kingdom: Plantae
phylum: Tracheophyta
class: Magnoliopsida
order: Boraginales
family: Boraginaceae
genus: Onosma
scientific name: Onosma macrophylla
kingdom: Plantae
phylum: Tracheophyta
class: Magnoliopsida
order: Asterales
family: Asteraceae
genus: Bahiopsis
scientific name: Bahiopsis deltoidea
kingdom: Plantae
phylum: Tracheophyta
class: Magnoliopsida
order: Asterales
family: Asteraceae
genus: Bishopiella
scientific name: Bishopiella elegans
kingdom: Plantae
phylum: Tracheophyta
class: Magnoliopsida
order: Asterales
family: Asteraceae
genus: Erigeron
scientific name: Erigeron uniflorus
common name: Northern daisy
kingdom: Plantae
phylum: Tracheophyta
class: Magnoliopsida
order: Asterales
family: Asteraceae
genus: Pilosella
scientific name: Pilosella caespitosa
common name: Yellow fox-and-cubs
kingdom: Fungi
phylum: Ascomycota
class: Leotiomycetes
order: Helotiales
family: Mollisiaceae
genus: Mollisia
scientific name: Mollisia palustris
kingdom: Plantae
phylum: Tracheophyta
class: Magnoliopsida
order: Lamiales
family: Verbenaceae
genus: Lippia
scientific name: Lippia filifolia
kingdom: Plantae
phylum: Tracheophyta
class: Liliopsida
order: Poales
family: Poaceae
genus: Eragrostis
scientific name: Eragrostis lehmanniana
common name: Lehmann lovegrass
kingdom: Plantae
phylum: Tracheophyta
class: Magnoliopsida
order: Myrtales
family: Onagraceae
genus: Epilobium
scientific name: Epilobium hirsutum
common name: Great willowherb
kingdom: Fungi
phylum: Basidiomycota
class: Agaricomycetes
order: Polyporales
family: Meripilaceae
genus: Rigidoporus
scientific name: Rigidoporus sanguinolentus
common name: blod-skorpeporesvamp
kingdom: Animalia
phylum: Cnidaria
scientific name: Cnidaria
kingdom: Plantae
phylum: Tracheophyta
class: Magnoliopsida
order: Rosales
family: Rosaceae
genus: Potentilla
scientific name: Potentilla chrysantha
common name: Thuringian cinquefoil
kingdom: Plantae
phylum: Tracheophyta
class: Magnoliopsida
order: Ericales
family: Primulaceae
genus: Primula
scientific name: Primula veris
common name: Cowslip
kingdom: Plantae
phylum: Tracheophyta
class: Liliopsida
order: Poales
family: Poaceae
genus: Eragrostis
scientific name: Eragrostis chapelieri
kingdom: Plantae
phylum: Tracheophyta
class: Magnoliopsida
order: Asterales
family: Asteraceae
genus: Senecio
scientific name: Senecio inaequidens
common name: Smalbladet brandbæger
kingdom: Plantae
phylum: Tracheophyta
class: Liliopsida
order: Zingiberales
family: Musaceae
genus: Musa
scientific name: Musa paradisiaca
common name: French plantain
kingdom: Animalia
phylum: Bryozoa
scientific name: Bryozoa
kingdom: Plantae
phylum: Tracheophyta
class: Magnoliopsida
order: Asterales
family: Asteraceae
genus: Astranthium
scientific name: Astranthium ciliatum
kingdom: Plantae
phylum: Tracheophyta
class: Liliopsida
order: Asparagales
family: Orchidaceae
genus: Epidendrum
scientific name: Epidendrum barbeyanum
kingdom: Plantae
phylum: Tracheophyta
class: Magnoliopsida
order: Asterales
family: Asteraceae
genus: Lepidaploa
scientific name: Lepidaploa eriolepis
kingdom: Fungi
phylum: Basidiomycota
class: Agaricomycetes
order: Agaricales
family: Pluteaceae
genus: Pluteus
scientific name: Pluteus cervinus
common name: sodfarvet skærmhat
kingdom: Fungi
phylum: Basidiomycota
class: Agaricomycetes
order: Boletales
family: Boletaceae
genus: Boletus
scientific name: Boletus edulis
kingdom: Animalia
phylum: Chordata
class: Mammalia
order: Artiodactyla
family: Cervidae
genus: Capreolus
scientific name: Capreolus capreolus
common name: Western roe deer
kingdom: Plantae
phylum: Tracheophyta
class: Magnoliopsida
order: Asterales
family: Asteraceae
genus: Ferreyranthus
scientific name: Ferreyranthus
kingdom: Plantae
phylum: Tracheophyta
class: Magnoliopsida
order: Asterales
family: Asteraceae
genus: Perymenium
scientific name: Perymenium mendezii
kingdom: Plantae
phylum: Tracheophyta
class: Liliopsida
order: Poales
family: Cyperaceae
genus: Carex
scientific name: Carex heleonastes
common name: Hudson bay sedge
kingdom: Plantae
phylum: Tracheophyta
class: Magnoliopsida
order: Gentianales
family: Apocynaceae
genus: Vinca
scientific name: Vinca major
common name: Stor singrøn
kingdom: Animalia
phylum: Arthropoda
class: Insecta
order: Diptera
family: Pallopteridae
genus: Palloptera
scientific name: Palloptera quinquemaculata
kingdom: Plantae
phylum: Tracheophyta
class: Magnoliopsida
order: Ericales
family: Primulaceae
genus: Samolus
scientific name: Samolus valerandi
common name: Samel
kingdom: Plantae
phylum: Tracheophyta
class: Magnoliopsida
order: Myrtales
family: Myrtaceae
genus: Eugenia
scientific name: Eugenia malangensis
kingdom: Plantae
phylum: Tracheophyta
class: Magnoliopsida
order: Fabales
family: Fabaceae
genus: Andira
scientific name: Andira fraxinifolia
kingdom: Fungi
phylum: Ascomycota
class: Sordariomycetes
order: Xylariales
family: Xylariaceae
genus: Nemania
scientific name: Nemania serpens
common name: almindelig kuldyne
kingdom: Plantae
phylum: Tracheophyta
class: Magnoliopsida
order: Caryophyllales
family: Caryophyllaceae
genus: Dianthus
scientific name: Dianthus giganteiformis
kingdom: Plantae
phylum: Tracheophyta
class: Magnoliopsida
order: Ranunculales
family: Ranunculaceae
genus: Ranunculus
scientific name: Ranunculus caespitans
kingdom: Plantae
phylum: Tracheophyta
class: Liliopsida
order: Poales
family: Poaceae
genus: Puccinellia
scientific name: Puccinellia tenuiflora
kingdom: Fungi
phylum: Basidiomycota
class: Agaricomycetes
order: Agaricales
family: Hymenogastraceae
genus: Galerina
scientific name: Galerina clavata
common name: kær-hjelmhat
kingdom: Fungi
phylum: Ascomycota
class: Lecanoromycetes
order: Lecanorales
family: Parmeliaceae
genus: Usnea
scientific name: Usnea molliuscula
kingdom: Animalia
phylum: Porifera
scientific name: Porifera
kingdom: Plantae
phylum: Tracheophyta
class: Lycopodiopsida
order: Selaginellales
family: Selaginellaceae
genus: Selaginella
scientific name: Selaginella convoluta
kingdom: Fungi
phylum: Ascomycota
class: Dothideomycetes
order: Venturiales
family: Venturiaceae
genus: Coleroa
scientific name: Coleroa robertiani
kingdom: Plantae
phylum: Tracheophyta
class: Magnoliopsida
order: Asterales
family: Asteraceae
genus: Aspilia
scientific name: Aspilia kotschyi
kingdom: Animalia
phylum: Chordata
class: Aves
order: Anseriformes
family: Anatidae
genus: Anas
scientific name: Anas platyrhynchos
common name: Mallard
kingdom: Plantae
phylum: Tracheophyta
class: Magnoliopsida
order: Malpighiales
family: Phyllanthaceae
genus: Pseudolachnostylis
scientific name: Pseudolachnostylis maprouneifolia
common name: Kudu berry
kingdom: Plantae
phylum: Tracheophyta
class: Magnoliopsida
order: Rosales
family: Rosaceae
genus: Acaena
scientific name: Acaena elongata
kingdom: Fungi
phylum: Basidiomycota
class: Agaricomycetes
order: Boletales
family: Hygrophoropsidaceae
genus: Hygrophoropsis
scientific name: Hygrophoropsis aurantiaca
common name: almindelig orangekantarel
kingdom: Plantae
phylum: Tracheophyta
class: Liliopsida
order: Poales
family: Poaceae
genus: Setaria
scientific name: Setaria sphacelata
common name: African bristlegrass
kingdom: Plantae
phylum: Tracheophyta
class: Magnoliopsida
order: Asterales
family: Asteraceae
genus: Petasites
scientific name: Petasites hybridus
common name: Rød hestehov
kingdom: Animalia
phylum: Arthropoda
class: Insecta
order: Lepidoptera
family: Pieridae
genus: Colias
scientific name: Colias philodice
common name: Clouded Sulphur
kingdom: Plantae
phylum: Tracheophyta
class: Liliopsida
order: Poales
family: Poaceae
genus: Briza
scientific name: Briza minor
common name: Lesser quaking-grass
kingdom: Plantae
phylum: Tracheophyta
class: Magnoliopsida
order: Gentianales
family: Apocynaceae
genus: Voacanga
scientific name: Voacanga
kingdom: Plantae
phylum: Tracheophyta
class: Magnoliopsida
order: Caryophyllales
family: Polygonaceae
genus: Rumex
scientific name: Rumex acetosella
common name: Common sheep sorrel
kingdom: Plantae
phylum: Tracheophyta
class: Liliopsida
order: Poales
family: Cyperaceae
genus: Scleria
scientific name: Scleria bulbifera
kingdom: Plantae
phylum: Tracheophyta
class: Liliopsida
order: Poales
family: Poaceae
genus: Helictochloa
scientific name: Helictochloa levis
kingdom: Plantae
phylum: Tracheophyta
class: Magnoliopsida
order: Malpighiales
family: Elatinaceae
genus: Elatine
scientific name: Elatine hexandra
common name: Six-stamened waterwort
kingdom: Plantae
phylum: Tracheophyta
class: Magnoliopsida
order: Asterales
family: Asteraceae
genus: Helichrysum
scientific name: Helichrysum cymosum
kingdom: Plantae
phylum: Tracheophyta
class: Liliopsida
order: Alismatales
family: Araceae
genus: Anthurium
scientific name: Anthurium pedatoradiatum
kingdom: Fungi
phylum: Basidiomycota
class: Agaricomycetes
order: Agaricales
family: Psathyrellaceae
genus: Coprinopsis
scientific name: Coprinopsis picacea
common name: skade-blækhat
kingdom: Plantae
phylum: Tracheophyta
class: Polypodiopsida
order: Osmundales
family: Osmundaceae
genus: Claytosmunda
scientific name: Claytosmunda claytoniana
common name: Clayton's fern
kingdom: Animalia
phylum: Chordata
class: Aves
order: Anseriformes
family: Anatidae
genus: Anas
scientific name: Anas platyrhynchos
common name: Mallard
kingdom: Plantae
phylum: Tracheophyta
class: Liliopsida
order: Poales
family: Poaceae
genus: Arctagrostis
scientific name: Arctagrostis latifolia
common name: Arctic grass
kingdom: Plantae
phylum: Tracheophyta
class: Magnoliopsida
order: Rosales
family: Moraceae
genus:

○ ○ ○ ○ ○

JOB
Render the listing above as a JSON list of strings, one string per line, starting at its first line and ending at the line containing "order: Lamiales". Leave out any blank lines.

RESPONSE TO THE EXERCISE
[
  "kingdom: Plantae",
  "phylum: Tracheophyta",
  "class: Magnoliopsida",
  "order: Boraginales",
  "family: Boraginaceae",
  "genus: Onosma",
  "scientific name: Onosma macrophylla",
  "kingdom: Plantae",
  "phylum: Tracheophyta",
  "class: Magnoliopsida",
  "order: Asterales",
  "family: Asteraceae",
  "genus: Bahiopsis",
  "scientific name: Bahiopsis deltoidea",
  "kingdom: Plantae",
  "phylum: Tracheophyta",
  "class: Magnoliopsida",
  "order: Asterales",
  "family: Asteraceae",
  "genus: Bishopiella",
  "scientific name: Bishopiella elegans",
  "kingdom: Plantae",
  "phylum: Tracheophyta",
  "class: Magnoliopsida",
  "order: Asterales",
  "family: Asteraceae",
  "genus: Erigeron",
  "scientific name: Erigeron uniflorus",
  "common name: Northern daisy",
  "kingdom: Plantae",
  "phylum: Tracheophyta",
  "class: Magnoliopsida",
  "order: Asterales",
  "family: Asteraceae",
  "genus: Pilosella",
  "scientific name: Pilosella caespitosa",
  "common name: Yellow fox-and-cubs",
  "kingdom: Fungi",
  "phylum: Ascomycota",
  "class: Leotiomycetes",
  "order: Helotiales",
  "family: Mollisiaceae",
  "genus: Mollisia",
  "scientific name: Mollisia palustris",
  "kingdom: Plantae",
  "phylum: Tracheophyta",
  "class: Magnoliopsida",
  "order: Lamiales"
]